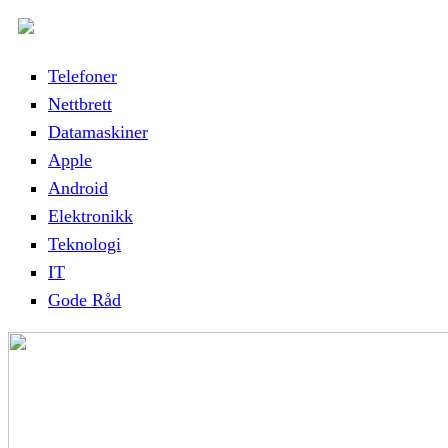
Telefoner
Nettbrett
Datamaskiner
Apple
Android
Elektronikk
Teknologi
IT
Gode Råd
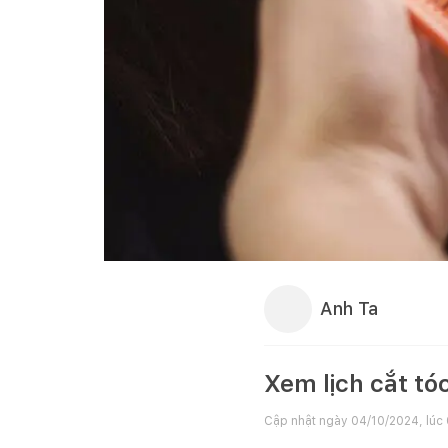
Anh Ta
Xem lịch cắt t
Cập nhật ngày
04/10/2024, lúc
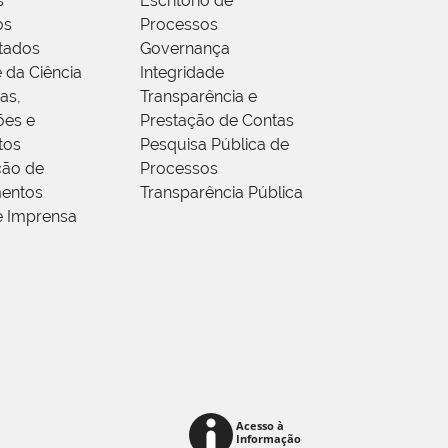
s
Escritório de
os
Processos
tados
Governança
 da Ciência
Integridade
as,
Transparência e
ões e
Prestação de Contas
tos
Pesquisa Pública de
ção de
Processos
entos
Transparência Pública
e Imprensa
-------
## What you need to do
Gather every line from the entries above where the word "Transparência" appears, and copy them.

## Answer for the task
Transparência e
Transparência Pública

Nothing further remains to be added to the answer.